In a historic election that could dramatically reshape the 400,000-member United Auto Workers union, insurgent challenger Shawn Fain currently leads incumbent Ray Curry by a margin of 645 votes for the union’s top leadership role.
The election of Fain and the Unite All Workers for Democracy slate would bookend years of corruption investigations into the old guard of UAW leadership. The scandals, the insurgent faction contends, distracted from multiple major contract negotiations with America’s largest auto manufacturers and soured rank-and-file members against leadership.
The victory would be another notch in the belt of progressive labor reformers in some of the nation’s most influential unions.
“A Fain victory is the difference between solidarity unionism — rank-and-file unionism — and the company unionism that we’ve been experiencing in the UAW for several decades now,” Scott Houldieson, a leader of Unite All Workers for Democracy, told The Intercept. “Look no further than the last set of negotiations when GM workers were on strike. There was a complete information blackout. The workers on the picket line knew what they wanted out of the contract: no more tiers, no more pensions bleeding dry, and bringing back cost-of-living adjustments. There was none of that messaging coming out of negotiations from past leadership.”
“A Fain victory is the difference between solidarity unionism — rank-and-file unionism — and the company unionism that we’ve been experiencing.”For the first time, members of the UAW voted directly to select their president through a one-member, one-vote system. The switch away from the delegate system followed federal oversight to keep an eye on the scandal-plagued union and momentum from rank-and-file members seeking to democratize the electoral process. In light of the auto union’s failure to clean shop, an independent monitor was appointed by a federal judge to ensure election integrity.
When ballot counting ended over the weekend, the monitor said that no determination could be made on an electoral winner until some 1,600 ballots are reviewed later this week.
That didn’t stop Curry from declaring a preemptive victory.
“The process that UAW members have chosen requires that every member’s vote be counted,” the Curry campaign said in a statement. “We can confirm that there are significant votes outstanding that should be counted, and it would be premature to make outcome assumptions at this time.

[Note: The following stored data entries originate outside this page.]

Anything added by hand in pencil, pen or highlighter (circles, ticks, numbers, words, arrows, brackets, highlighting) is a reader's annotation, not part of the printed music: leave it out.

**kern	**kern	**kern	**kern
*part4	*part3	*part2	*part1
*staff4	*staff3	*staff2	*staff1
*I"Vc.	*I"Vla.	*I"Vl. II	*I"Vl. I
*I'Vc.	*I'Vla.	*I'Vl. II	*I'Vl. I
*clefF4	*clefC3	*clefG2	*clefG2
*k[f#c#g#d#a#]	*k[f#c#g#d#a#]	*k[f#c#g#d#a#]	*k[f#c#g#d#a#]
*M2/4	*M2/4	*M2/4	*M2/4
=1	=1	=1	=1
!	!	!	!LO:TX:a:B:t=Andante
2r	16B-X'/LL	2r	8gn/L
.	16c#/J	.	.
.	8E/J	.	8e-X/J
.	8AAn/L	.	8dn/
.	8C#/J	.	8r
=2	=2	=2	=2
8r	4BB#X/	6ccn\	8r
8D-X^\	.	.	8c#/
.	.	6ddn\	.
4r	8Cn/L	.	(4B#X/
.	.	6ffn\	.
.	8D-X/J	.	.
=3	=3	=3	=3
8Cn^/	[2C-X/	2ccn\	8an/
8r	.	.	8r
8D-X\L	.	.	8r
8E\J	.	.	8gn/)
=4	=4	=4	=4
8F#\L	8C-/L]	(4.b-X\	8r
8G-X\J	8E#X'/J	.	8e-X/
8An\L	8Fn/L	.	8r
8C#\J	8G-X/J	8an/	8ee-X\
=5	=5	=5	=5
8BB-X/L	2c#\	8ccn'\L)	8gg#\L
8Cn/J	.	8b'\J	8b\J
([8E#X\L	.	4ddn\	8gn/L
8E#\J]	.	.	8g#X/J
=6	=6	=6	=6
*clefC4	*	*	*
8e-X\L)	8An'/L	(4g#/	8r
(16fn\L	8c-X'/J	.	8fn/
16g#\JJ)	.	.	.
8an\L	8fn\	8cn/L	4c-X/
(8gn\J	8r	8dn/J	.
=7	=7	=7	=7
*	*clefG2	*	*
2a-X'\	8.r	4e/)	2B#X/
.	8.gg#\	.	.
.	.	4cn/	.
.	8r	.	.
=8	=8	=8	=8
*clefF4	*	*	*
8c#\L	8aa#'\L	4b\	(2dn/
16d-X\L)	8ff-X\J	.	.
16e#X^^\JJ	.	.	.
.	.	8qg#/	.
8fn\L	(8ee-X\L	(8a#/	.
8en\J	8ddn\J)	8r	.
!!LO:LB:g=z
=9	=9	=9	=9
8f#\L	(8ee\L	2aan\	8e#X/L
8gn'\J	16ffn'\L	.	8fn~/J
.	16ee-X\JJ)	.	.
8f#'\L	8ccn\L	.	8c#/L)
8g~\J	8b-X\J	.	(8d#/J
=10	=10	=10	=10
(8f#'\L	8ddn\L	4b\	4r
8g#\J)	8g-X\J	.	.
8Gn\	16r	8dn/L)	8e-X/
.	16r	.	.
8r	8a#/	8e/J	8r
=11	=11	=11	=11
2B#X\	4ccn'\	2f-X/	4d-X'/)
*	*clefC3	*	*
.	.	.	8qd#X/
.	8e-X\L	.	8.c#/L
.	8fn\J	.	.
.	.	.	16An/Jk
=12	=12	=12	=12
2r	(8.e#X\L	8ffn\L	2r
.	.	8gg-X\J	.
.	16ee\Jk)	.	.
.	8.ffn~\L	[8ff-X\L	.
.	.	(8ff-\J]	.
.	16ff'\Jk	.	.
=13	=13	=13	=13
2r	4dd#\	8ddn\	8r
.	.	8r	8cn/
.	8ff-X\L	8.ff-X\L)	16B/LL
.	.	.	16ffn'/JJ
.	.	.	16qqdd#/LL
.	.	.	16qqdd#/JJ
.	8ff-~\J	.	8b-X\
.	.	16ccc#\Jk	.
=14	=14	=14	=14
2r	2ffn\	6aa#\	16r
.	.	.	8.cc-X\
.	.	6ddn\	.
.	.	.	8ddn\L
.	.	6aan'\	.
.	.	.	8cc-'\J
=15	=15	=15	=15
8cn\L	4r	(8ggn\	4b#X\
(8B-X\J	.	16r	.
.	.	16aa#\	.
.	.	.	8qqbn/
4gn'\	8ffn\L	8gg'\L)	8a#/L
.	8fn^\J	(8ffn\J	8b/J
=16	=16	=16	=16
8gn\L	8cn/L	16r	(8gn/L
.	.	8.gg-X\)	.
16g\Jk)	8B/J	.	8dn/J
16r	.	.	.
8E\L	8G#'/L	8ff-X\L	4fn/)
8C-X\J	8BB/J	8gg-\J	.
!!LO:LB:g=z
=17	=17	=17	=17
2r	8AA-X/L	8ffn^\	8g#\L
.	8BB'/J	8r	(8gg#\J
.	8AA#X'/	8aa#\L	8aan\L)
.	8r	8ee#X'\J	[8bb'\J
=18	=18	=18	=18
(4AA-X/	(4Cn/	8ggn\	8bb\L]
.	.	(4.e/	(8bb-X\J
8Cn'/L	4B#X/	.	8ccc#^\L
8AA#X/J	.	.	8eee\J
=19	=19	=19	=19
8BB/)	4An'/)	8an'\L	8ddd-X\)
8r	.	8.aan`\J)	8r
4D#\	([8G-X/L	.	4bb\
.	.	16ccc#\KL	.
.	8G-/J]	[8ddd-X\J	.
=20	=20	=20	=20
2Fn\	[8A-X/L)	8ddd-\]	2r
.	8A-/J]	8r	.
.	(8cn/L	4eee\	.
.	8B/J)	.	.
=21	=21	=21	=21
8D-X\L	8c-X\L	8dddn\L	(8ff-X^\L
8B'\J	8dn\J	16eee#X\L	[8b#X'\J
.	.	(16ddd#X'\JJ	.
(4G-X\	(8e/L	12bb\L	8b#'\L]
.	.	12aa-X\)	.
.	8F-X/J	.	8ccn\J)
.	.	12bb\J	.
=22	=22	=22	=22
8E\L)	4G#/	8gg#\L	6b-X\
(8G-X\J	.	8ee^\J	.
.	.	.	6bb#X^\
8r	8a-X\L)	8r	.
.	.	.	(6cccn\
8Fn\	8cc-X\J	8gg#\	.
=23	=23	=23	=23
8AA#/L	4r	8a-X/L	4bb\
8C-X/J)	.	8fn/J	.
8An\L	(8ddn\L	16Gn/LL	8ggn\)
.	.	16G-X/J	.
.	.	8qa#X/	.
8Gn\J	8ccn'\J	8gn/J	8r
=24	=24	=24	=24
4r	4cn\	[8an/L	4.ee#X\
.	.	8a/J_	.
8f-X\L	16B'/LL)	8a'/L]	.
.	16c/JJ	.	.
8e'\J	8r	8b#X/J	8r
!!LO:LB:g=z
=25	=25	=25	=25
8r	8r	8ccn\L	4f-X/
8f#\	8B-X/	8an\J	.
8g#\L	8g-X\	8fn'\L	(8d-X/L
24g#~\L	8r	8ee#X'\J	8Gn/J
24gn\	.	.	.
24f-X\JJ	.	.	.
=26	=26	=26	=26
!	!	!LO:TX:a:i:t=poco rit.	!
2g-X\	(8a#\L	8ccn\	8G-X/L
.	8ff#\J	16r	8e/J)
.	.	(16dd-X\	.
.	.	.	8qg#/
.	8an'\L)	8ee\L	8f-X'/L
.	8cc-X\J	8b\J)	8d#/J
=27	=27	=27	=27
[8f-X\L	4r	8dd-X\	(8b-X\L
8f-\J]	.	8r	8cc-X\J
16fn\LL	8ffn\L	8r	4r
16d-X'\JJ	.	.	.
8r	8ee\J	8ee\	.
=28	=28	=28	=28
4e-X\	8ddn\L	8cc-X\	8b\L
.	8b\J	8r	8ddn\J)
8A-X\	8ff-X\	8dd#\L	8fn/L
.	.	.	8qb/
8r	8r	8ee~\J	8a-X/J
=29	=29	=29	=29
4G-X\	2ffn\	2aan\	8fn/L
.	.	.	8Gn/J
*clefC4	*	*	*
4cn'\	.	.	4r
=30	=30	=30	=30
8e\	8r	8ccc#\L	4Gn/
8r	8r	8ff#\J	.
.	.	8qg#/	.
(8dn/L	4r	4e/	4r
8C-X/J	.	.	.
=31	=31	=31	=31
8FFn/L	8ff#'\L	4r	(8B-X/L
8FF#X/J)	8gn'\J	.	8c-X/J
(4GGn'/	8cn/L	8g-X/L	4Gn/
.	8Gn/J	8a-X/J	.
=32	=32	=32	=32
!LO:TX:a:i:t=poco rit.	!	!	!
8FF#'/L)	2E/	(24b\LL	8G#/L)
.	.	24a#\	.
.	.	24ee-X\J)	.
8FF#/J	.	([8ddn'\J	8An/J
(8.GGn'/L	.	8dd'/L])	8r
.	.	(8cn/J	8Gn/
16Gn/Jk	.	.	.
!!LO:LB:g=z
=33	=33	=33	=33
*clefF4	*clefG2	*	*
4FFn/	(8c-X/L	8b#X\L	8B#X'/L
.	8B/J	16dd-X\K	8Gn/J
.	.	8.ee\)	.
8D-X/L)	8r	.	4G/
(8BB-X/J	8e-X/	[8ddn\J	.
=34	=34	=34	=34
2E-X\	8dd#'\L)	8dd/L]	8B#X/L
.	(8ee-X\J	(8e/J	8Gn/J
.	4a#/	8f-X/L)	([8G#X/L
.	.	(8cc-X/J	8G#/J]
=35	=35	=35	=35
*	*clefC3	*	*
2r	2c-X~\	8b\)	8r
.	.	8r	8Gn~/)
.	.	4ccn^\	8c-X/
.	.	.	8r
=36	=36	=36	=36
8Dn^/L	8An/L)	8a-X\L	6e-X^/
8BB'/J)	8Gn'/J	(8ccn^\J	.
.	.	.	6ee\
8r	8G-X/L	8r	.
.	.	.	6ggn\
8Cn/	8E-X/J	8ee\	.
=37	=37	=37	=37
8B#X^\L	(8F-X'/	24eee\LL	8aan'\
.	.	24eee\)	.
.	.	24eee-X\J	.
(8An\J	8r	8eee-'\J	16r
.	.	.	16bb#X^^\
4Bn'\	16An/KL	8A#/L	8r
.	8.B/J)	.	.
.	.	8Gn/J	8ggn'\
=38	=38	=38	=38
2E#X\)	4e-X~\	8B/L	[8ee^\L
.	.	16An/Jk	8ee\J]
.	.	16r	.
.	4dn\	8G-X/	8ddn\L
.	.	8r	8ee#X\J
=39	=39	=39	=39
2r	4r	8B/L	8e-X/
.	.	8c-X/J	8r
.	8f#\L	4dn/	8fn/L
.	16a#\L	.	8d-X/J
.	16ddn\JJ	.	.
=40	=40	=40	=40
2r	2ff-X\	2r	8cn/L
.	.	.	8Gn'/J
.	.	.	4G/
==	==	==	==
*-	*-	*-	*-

We are confident that when the process is complete, we will be successful.”
Despite the incumbent campaign’s assurances, the narrow margin with Fain in the lead means an overthrow of the UAW’s old guard remains on the table. Challenged ballots are being reviewed to determine membership eligibility, and there is no indication that once reviewed they will reverse Fain’s lead.
A Fain victory would follow on the heels of another leadership upset in one of America’s most powerful unions, the International Brotherhood of Teamsters. In 2021, a ticket led by Sean O’Brien defeated the incumbent slate led by James Hoffa, who, like his father, led the union for decades. After their victory, the new Teamsters’s leadership assumed an aggressive posture and has since committed to massively expanding on-the-ground organizing to combat consolidation and wage deflation in the transportation and shipping industry.
The UAW leadership race was the final step in the union’s monthslong election process. The vote came just after Daniel Vicente, another candidate on the Unite All Workers for Democracy slate, won his race to the international executive board last week in a runoff election. If Fain’s lead holds, the Unite All Workers for Democracy faction could garner a powerful majority on the UAW’s governing body.
Turnout to determine the UAW’s next president exceeded the first round of voting in December, which saw insurgent reformist candidates take six seats on the international executive board. After neither candidate for union president reached the 50 percent vote threshold needed to clinch victory, voting went to a second round, which concluded last week.
Ahead of the election, critics of incumbent Curry claimed that he represents the UAW’s scandal-ridden past and that the opposition of his Administration Caucus to democratic reforms like one-member, one-vote suggests that the old guard faction isn’t amenable to change.
“To me, we’re at a crossroads,” Fain said in a November interview with Bloomberg Law. “We have to get leaders in there who are going to take action and be proactive and not wait for things to happen then react to it. To me, our leadership has been way too complacent — more reactive than proactive.”
Fain hammered UAW’s incumbent leadership for failing to take an aggressive negotiating posture toward large auto manufacturers and blasted the tiered employment system, which splits auto workers into different classes of employees, weakening union benefits in the process.
He’s also attacked the UAW’s failure to take an aggressive stance on auto manufacturers’ planned expansion into nonunionized plants in the South for building electric vehicles.
“For too long, the UAW has been controlled by leadership with a top-down, company union philosophy,” Fain said in a press release. “Ray Curry and the Administration Caucus have been unwilling to confront the companies, and as a result we’ve seen nothing but concessions, corruption, and plant closures. We now have a historic opportunity to get back to setting the standard across all sectors, and to transform the UAW into a member-led, fighting union once again. The future of the working class is at stake.”